Том покинул ветхое здание если не с радостью, то с благодарностью — он стал легче на несколько капель крови. Он заглянул в глаза демону. Страху, что не покидал его почти тридцать лет. Считай что сходил к врачу, но все же по-другому. И там и там можно услышать плохие новости, но… Убийство. Раньше, даже в сороковых, за это могли вынести смертный приговор. Во время войны двоих боевиков из ИРА здесь казнил сам Пирпойнт[40]. Смертная казнь через повешение. Их увезли отсюда, надели петлю на шею, и конец. Каково это, услышать такой приговор в шумном зале суда? На миг тебя пронзает молнией ужас. Знаешь, что совершил преступление, и приговор заслужен, и никто его не оспорит, никто тебя не спасет. Миг полного одиночества и безысходности. Не убий. И не вздумай, приятель. Никогда, ни чуточки. Но чуточку убить нельзя, убийство необратимо. Убить. Такое короткое слово, а деяние планетарного масштаба. Кто посмеет утверждать, что партизаны, которых он убивал с четырехсот метров — приведенные в деревню просто-напросто голодом, — недостойны были жить? Такая была у него работа, их убивать. Убей — а вопросы потом. Он убийца, спору нет. На его счету немало жертв. На прикладе винтовки у него пятьдесят семь ножевых зарубок. Для них там едва хватило места, и лишь отправка в Англию положила этому конец. Странные были эти войны под занавес долгой истории Империи. Генеральная уборка на прощание. Зачистки. Все беды в стране из-за того, что натворила ваша армия. Гордый народ и обнаглевшие захватчики. Чванные командиры. Убей — а вопросы потом. Подумаешь, туземцы. Здорово ты, Том, со своей пукалкой управляешься, хоть сейчас на Олимпиаду!
Убийство.
Он вертел в голове это слово, пытаясь извлечь его на свет божий, и тут сзади, из-за сторожки парка, к нему подлетел человек со скоростью Ронни Делейни. Теплый весенний ветер, колыхавший буйную зелень и навевавший смутные воспоминания, распахнул Тому пальто, и Том собирался поправить ворот, но тут бегун опустил ему руку на плечо с такой силой, что Том сперва испугался: неужто на него напали? Напали, в прямом смысле. Нарушили его личную неприкосновенность, а это против закона, разве что… Оказалось, никакой это не хулиган, а Уилсон, в хорошем костюме с зеленоватым отливом — Том еще не видел его таким нарядным. Любопытно, что он замечает такие мелочи.

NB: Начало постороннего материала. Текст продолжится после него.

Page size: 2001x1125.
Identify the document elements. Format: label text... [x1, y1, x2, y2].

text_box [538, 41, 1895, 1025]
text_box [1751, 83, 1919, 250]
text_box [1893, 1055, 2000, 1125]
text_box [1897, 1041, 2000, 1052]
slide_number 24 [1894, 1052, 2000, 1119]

— Черт, Том, а я вам вслед кричал-кричал…
А за спиной его через перекресток на Харкорт-стрит мчались машины. На этом перекрестке то и дело кого-нибудь сбивают насмерть. Проклятое место.
— Совсем я глухой стал.
Несмотря на недоразумение, Том рад был видеть Уилсона. Тот его догнал — можно ли это истолковать как знак дружбы?
— Есть у вас пара минут, босс? — спросил Уилсон и вправду с большой теплотой, хоть и слово употребил фамильярное, несмотря на разницу в звании. Да только нет у них теперь никакой разницы в звании. — Где бы тут рухнуть?